Пряча от Кольки глаза, я достаю черные очки. Через мягкую черноту стекол Колька, со слабой шеей и коротким носом, чудится не человеком, а призраком, отстоявшим, например, много смен подряд у станка, усталым и, как говорится, очень довольным.
– Во всяком случае, – я не хочу выглядеть тупым, – у тебя, Коля, сильное воображение. Да! Но я тебе не завидую.
– Браток, такая натура моего характера! – Колька стоит, слегка разочарован, что я не в восторге от его фантазии. – И я всегда говорю за бесплатно!.. И последнее, браточек, от меня. – Колька достает плоский кошелек, вынимает сторублевую бумажку. – Завтра начинается новый бизнест.
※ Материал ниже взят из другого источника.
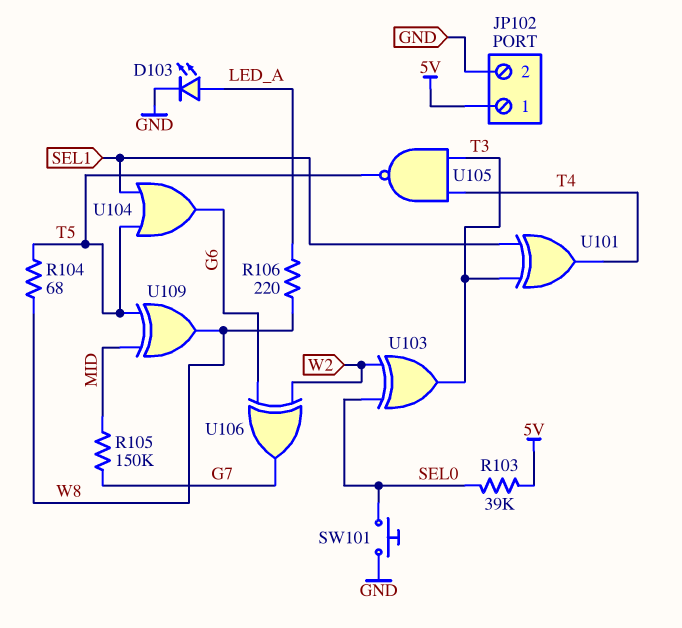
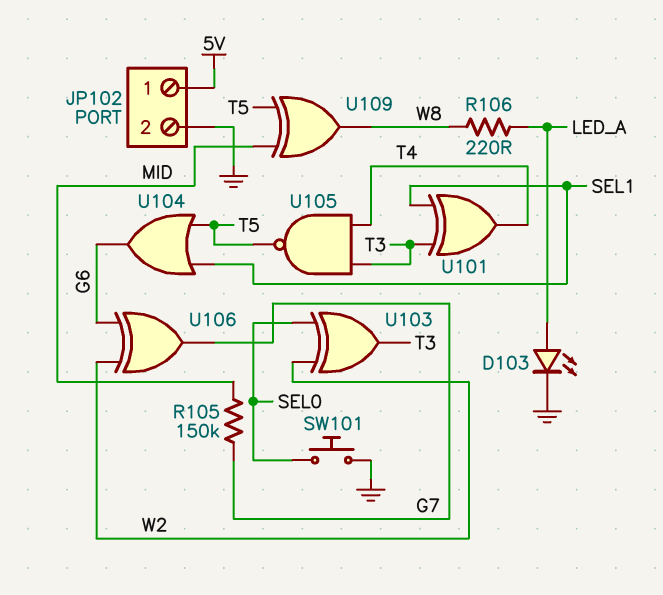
R103: 39k (5V, SEL0) -> none
R104: 68 (T5, W8) -> none

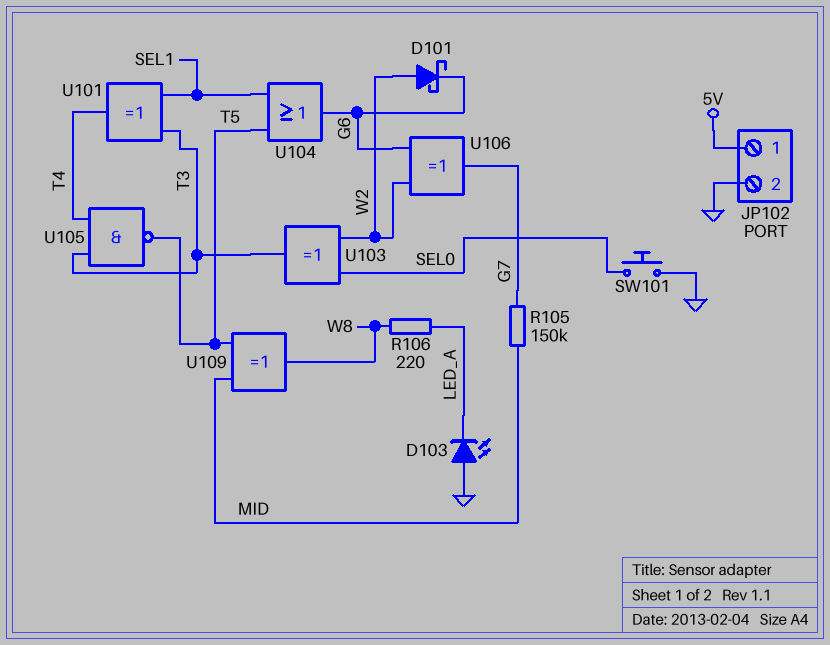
D101: none -> schottky (A W2, K G6)
D103: LED (A LED_A, K GND) -> LED (A GND, K LED_A)

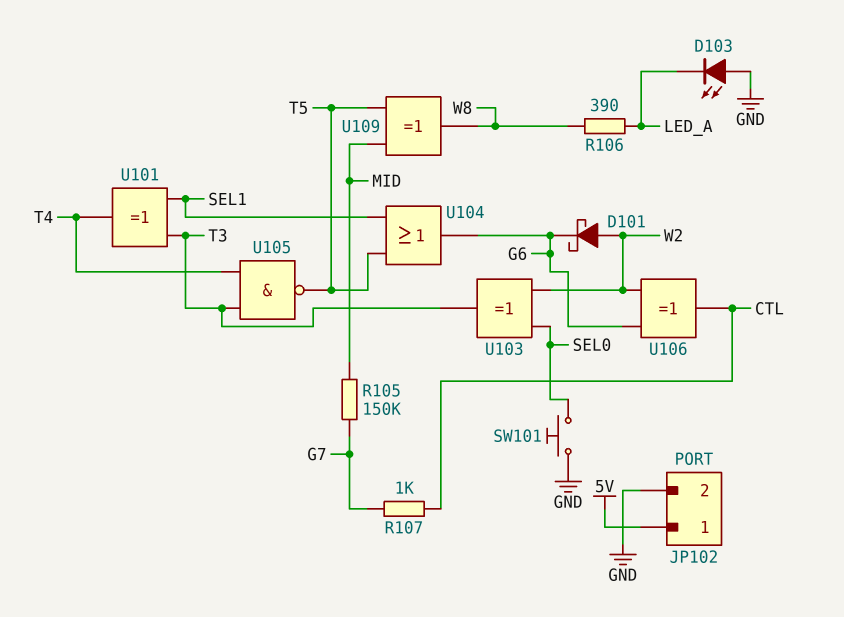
R106: 220 (LED_A, W8) -> 390 (LED_A, W8)
R107: none -> 1k (CTL, G7)
U106: XOR (in G6, in W2, out G7) -> XOR (in G6, in W2, out CTL)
Хочешь смейся, хочешь не смейся: никто еще у меня не занимал. Я даже не знаю чувства, с каким люди ждут: отдаст долг или не отдаст?! Возьми, возьми!.. Наверняка тогда навестишь меня еще разок. Я расскажу, как мы проводили Шуру. И, знаешь, ты ведь и Люсе моей понравился… Не забывай, а мы будем ждать.